Foi com essa prece que o papa João Paulo 2º tentou aliviar o sofrimento de uma jovem de 19 anos, que se debatia gritando insultos numa voz gutural.

O incidente aconteceu há um mês, na praça São Pedro, em Roma. Avisado sobre um princípio de tumulto, o papa interrompeu uma audiência e foi ao encontro da moça de Monza (norte da Itália), que era segurada pelos guardas exibindo uma força, segundo testemunhas, “sobrenatural”.

O pontífice não hesitou. Levou-a até uma área isolada da multidão e, por duas horas, orou sobre ela. Quando João Paulo 2º deixava o local, ouviu-se uma voz que o desafiava, zombando do seu suposto poder espiritual: “Nem mesmo o chefe (da Igreja) pode me mandar embora.” Foi a terceira vez, em 22 anos, que o papa participou de um exorcismo Äas outras foram em 1978 e 82.

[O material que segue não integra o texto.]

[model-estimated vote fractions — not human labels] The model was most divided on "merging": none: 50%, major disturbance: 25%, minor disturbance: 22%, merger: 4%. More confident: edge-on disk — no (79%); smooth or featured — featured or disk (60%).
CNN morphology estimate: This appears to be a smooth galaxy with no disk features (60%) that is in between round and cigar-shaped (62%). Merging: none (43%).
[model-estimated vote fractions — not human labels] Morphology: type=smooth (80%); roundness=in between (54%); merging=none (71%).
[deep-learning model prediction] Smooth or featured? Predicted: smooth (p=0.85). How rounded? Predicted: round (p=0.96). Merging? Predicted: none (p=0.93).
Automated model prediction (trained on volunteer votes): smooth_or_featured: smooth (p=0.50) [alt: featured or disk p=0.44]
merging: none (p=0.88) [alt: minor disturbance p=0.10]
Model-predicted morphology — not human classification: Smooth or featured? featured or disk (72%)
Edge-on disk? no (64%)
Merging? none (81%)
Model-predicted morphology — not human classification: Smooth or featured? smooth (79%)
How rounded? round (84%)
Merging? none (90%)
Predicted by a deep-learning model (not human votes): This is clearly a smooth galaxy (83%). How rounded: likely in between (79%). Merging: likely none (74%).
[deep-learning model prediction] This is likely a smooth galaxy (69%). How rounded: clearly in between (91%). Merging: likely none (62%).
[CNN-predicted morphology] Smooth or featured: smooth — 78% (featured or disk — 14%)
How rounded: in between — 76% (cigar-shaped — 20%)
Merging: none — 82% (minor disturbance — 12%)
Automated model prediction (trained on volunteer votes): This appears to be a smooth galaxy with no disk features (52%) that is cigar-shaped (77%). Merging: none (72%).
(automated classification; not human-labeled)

O fato ganhou destaque nos jornais italianos, foi difundido pelas agências internacionais até chegar às páginas da revista “Time” na última semana.

O interesse pelo ocorrido deve-se, em muito, à sua semelhança com o enredo do filme “O Exorcista”, de William Friedkin, no qual uma menina de 12 anos possuída pelo demônio mede forças com um padre católico.

O filme, de 1973, acaba de ser relançado nos EUA em cópia nova, com 11 minutos a mais. No primeiro final de semana de exibição, ocupou 684 salas e arrecadou US$ 8,5 milhões, segunda maior bilheteria de um relançamento na história, só perdendo para “Guerra nas Estrelas”.

Best-seller à vista No Brasil, a “moda” do diabo ganha um reforço de peso nesta semana com o lançamento de “O Demônio e a Srta. Prym”, novo livro de Paulo Coelho.”São 210 mil exemplares na primeira edição, o que é recorde no mercado brasileiro. E haverá lançamento simultâneo na Itália e em Portugal.

O livro fala do confronto entre o bem e o mal por meio da história de um lugarejo esquecido, que é visitado e “tentado” por um estrangeiro, mensageiro do diabo. Em troca de barras de ouro, os habitantes da aldeia precisam desobedecer um mandamento de Deus, o “não matarás”.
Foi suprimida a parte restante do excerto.